Еще очень важно, что Крым был взят бескровно, а Майдан вроде как умылся кровью, и вообще Украина попала в ситуацию гражданской войны, чего в России никто не хочет. Те люди, которые бы, наверное, были не против того, чтобы вот этот европейский вектор здесь возобладал, им было объяснено очень ясно: ребята, вот ваша перспектива, видите, никуда не ведет, и она может увенчаться страшным результатом — гражданской войной, а вот то, что мы предложили, смотрите, мы даже присоединили территорию без единого выстрела, не говоря о всем остальном.

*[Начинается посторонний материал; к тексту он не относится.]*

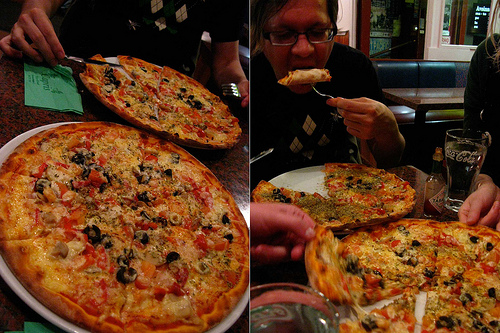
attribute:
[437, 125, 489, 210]
glass — large, clear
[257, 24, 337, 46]
glasses — black, framed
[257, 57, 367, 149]
sweater — black, white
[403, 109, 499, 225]
cup — glass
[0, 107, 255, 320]
pizza — slice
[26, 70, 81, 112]
napkin — green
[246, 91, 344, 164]
shirt — black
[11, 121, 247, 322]
pizza — large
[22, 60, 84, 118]
napkin — green, colored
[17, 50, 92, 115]
envelope — green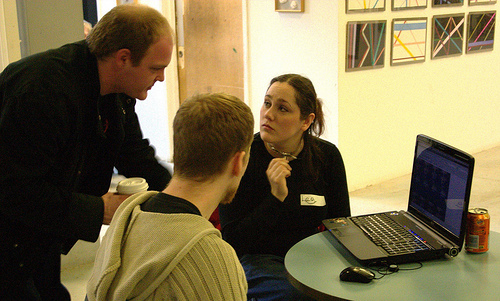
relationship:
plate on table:
[14, 23, 45, 38] [142, 13, 177, 40]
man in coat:
[90, 12, 172, 82] [15, 57, 89, 156]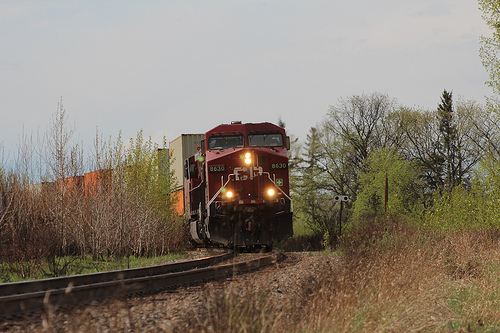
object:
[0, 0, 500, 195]
clouds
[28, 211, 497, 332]
dying grass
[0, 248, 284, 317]
tracks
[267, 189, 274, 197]
headlights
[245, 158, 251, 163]
headlights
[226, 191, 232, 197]
headlights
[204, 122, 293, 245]
engine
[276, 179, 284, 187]
sign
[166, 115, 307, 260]
train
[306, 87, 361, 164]
wall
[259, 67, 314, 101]
ground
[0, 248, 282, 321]
railroad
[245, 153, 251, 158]
headlight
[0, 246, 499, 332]
area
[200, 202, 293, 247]
guard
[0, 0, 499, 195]
sky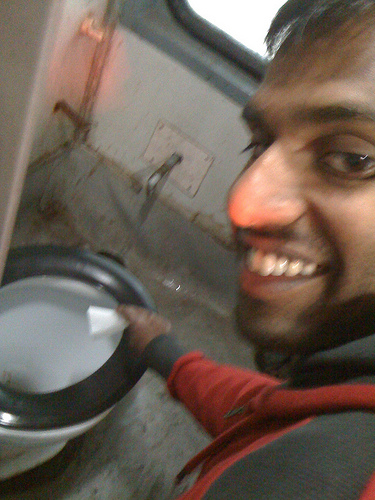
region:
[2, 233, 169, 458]
A toilet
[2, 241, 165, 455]
A black toilet seat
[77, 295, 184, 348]
A white cloth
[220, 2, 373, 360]
A man's face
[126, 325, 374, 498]
A red and gray jacket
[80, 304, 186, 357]
The man's hand holding a cloth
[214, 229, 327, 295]
The man's white-teethed smile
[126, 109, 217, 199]
A plate on the wall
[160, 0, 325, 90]
A corner of a window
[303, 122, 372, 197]
The man's left eye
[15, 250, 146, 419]
One toilet is seen.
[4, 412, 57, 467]
Toilet is white color.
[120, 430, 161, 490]
Floor is grey color.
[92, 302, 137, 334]
Tissue paper is white color.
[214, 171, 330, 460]
One man is seen.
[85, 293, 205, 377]
man is holding tissue paper.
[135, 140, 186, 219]
One tap is seen.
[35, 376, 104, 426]
toilet seat is black color.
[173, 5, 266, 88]
window has black rim.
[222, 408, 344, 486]
man is in red and grey shirt.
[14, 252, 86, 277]
this is the toilet seat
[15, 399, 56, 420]
the toilet seat is black in color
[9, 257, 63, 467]
this is a toilet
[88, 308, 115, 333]
this is a piece of tissue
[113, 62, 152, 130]
this is the toilet wall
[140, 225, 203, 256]
the wall is white in color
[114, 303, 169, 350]
the man is holding some tissue paper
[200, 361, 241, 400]
this is a sweater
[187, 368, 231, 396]
the sweater is red in color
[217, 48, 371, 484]
this is a man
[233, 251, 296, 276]
teeth of a man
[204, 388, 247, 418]
part of a red jumper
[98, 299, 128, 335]
piece of a white tissue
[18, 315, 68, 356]
inner part of a toilet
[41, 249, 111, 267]
black edge of the toilet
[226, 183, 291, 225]
nose of the man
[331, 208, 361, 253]
left cheek of the man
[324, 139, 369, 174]
left eye of the man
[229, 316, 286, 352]
chin of the man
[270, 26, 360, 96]
head of the man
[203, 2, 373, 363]
Man in foreground is smiling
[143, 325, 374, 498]
Man is wearing a red and black jacket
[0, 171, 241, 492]
The floor is gray in color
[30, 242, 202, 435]
Man is touching the toilet lid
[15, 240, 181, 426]
Toilet lid is black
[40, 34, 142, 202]
Rust is on the corner of the room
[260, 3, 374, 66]
Man has dark colored hair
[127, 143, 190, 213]
A pipe is in the background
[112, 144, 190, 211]
The pipe in the background is gray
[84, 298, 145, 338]
Man has a white object in his hand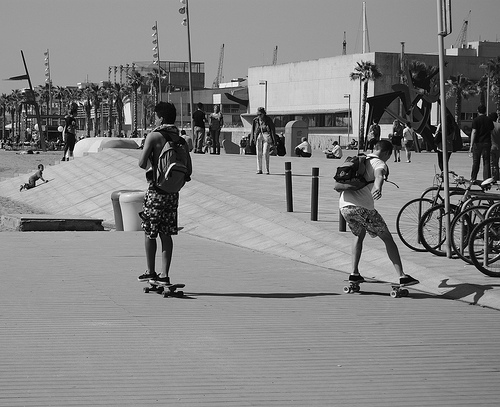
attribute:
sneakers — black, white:
[343, 271, 422, 291]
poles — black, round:
[278, 157, 323, 223]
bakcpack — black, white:
[143, 124, 194, 210]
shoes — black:
[138, 270, 169, 285]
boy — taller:
[330, 130, 417, 300]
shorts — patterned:
[137, 187, 187, 245]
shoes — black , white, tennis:
[133, 266, 178, 290]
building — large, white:
[262, 37, 493, 155]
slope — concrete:
[4, 148, 144, 228]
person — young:
[323, 138, 413, 276]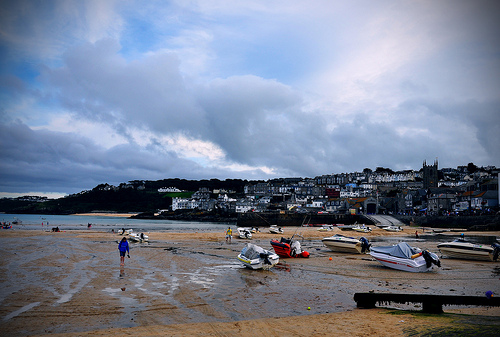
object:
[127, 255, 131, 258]
shoe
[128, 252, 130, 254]
hand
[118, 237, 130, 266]
person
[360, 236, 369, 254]
person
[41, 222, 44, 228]
person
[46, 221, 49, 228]
person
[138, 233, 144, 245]
person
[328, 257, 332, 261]
roundobject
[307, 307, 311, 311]
roundobject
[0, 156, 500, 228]
ocean city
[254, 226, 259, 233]
person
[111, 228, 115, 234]
person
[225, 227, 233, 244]
person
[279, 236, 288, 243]
person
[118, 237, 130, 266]
woman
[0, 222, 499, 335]
beach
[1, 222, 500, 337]
shore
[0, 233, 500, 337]
low tide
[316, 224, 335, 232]
boats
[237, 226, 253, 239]
boats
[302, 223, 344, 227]
boats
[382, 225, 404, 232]
boats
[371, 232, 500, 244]
boats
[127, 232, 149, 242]
boats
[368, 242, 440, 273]
boat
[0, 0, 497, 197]
clouds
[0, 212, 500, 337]
land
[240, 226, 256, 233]
boat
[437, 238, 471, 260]
boat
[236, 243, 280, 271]
boat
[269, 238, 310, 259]
boat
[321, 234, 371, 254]
boat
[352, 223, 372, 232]
boat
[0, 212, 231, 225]
water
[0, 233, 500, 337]
water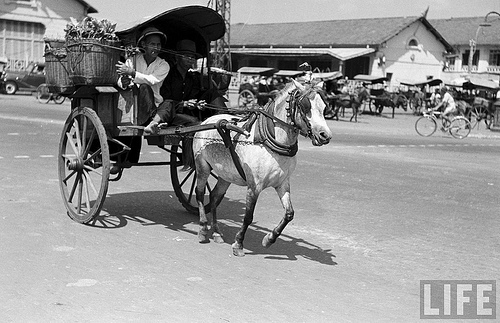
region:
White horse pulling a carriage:
[190, 77, 330, 253]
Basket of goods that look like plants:
[65, 10, 120, 85]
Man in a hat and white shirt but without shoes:
[115, 20, 170, 130]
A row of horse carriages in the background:
[230, 65, 495, 115]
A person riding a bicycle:
[410, 85, 470, 135]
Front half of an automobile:
[0, 55, 40, 90]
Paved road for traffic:
[0, 101, 495, 316]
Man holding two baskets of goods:
[40, 16, 170, 131]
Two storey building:
[195, 10, 450, 105]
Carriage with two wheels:
[55, 5, 230, 222]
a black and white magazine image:
[2, 0, 497, 318]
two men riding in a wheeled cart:
[55, 0, 227, 220]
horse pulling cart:
[52, 1, 327, 256]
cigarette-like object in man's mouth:
[137, 32, 162, 57]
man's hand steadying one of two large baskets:
[40, 15, 166, 97]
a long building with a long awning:
[222, 15, 449, 86]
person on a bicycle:
[411, 82, 471, 137]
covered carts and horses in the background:
[232, 65, 492, 130]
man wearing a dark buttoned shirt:
[159, 45, 200, 102]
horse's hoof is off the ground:
[257, 225, 297, 262]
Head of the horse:
[285, 73, 335, 160]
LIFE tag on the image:
[410, 270, 498, 321]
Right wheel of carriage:
[40, 99, 121, 235]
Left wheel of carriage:
[163, 118, 235, 221]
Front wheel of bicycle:
[408, 109, 441, 142]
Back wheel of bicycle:
[447, 112, 473, 142]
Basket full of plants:
[58, 11, 130, 89]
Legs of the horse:
[178, 156, 300, 256]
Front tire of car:
[1, 79, 19, 97]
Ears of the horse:
[284, 69, 331, 96]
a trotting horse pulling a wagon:
[191, 77, 326, 254]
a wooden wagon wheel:
[55, 106, 110, 223]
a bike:
[413, 109, 471, 139]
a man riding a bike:
[432, 86, 458, 128]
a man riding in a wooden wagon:
[116, 24, 176, 134]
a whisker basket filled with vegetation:
[60, 15, 122, 80]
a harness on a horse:
[175, 110, 294, 175]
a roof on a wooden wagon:
[110, 3, 227, 43]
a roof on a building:
[210, 15, 462, 47]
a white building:
[361, 13, 449, 86]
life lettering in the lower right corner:
[418, 280, 493, 315]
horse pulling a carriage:
[44, 3, 331, 258]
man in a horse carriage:
[119, 28, 172, 135]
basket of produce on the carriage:
[44, 21, 118, 93]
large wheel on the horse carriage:
[61, 106, 112, 222]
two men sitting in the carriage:
[114, 26, 200, 131]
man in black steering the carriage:
[168, 37, 208, 105]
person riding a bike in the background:
[412, 85, 473, 135]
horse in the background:
[329, 86, 369, 124]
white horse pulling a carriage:
[191, 79, 331, 266]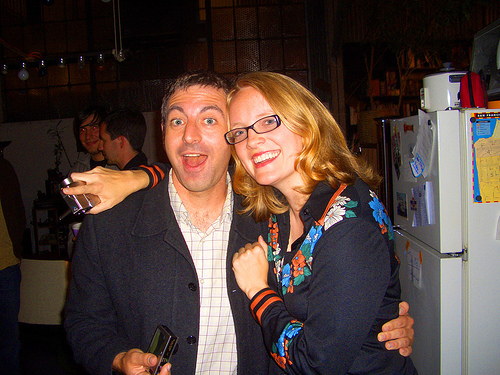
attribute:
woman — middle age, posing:
[226, 79, 411, 370]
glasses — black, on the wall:
[222, 115, 284, 147]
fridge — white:
[381, 105, 499, 374]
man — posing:
[68, 74, 281, 375]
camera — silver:
[145, 326, 178, 370]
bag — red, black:
[455, 70, 483, 107]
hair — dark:
[157, 66, 236, 110]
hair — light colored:
[225, 67, 371, 194]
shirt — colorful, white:
[171, 181, 252, 374]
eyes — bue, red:
[165, 112, 223, 131]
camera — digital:
[60, 168, 105, 215]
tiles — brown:
[3, 2, 312, 101]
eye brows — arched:
[161, 101, 229, 124]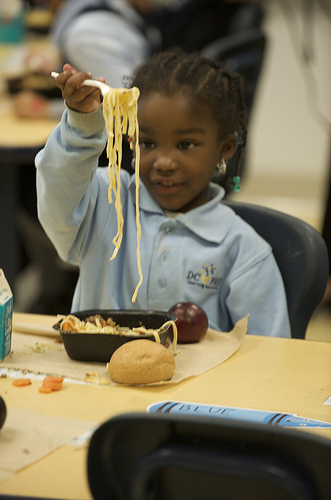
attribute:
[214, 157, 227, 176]
earring — small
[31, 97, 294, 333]
shirt — blue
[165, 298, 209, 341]
apple — dark red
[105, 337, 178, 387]
bun — wheat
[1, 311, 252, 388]
napkin — brown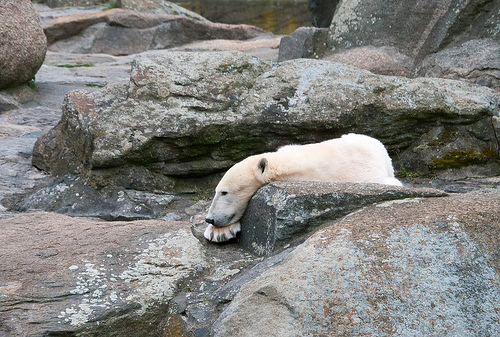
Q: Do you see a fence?
A: No, there are no fences.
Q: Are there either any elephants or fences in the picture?
A: No, there are no fences or elephants.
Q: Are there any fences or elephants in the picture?
A: No, there are no fences or elephants.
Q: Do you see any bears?
A: Yes, there is a bear.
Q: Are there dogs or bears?
A: Yes, there is a bear.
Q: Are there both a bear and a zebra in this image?
A: No, there is a bear but no zebras.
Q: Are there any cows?
A: No, there are no cows.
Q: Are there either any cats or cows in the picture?
A: No, there are no cows or cats.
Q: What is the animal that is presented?
A: The animal is a bear.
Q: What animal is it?
A: The animal is a bear.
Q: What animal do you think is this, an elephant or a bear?
A: This is a bear.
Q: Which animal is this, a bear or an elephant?
A: This is a bear.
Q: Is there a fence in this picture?
A: No, there are no fences.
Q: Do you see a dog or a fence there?
A: No, there are no fences or dogs.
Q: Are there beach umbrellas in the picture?
A: No, there are no beach umbrellas.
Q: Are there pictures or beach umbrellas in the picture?
A: No, there are no beach umbrellas or pictures.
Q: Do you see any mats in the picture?
A: No, there are no mats.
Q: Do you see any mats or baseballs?
A: No, there are no mats or baseballs.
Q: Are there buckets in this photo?
A: No, there are no buckets.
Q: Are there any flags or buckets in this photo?
A: No, there are no buckets or flags.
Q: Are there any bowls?
A: No, there are no bowls.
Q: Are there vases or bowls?
A: No, there are no bowls or vases.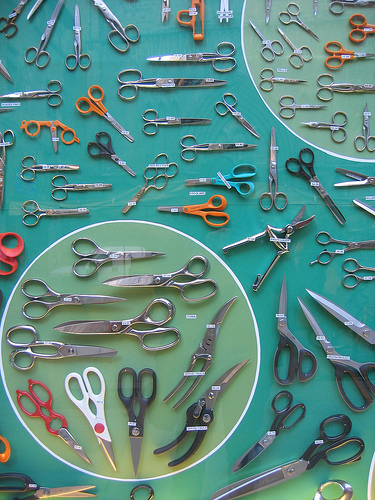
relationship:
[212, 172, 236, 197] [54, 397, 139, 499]
tag on scissors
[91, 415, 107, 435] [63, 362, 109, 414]
circle on handle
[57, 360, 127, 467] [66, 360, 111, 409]
scissors with handle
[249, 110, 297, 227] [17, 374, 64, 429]
scissors with handle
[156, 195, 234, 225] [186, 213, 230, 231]
scissors with an handles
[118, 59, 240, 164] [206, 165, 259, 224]
scissors with handles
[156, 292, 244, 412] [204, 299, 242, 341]
scissors with blade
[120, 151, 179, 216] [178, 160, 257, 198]
double scissors next to blue scissors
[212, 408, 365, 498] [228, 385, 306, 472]
large scissors next to small scissors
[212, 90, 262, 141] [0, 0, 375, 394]
scissors next to silver scissors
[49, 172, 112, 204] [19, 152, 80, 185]
scissors next to scissors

И вот тогда около 20 миллионов человек, ведь 20% рейтинга — это примерно 20 миллионов людей, они сказали: «Да», и перешли вот в этот лагерь, и они присоединились к 60%-ному большинству, оно стало 80%-ным. Наше государство не тоталитарное, но оно тотальное.
Подавляющее.
Оно тотальное, это не тоталитарная власть, а это общество само есть тотальность. Многим от этого хорошо, кому-то от этого неловко, но это особая такая жизнь. И я хотел бы сказать, что, видимо, вообще путинское время, я думаю, что это совершенно особенное время в истории нашей страны, вообще во всей ее истории, а вот эти еще три года — это еще совсем спецпериод, и он войдет в учебники истории, потому что ведь рейтинг, он отношение к Путину имеет, конечно, какое-то, но самое главное — это показатель того, что происходит в обществе, когда народ такой большой страны так трепетно хочет символически держаться вместе, как будто кругом просто или вообще ничего нет, мы единственные на Земле, или кругом в самом деле враждебно все. Ведь вот такой способ лечения своих внутренних страхов, слава богу, он пока тоже обходится без крови, без принесения кого-то в жертву. Но вообще такое лекарство долго не будет помогать.
Вот это вопрос мой, собственно. Вот три года уже прошло, а сколько еще так можно жить? Вот прогноз?
Знаете, я не имею ответа на вопрос — сколько еще российское общество будет нуждаться вот в этом, в том, чтобы держаться вот так друг за друга.
Пока такое ощущение, что ситуация только цементируется.
Нет, там очень много делают, теперь за это взялись специалисты. Я-то говорю о процессах, которые идут изнутри общества, которые никем не сделаны, ни телевидением, ни начальством, а это состояние общества. Я хотел бы заметить, что мы сейчас имеем дело, хотя я отвечаю на вопрос про события трехлетней давности, но теперь вместо этого события у нас есть совсем другое — это празднование того события, оно является теперь событием, и этим занимаются другие люди, и у них другие цели, это совсем другое, это все равно, как праздновать День Победы сейчас — это совсем не то, что победить было в войне. А происходит такая вот подмена, и это надо понимать, что мы теперь имеем дело с довольно искусственно организованным праздником.
Ну, сам праздник искусственный, но как вы рассказали, явление вполне самоценное, живое и настоящее. Назовем его вот этим крымским консенсусом, или как угодно, но он есть, он существует уже три года, и он продолжается, хотя, как вы говорите, он не может продолжаться вечно. Спасибо большое.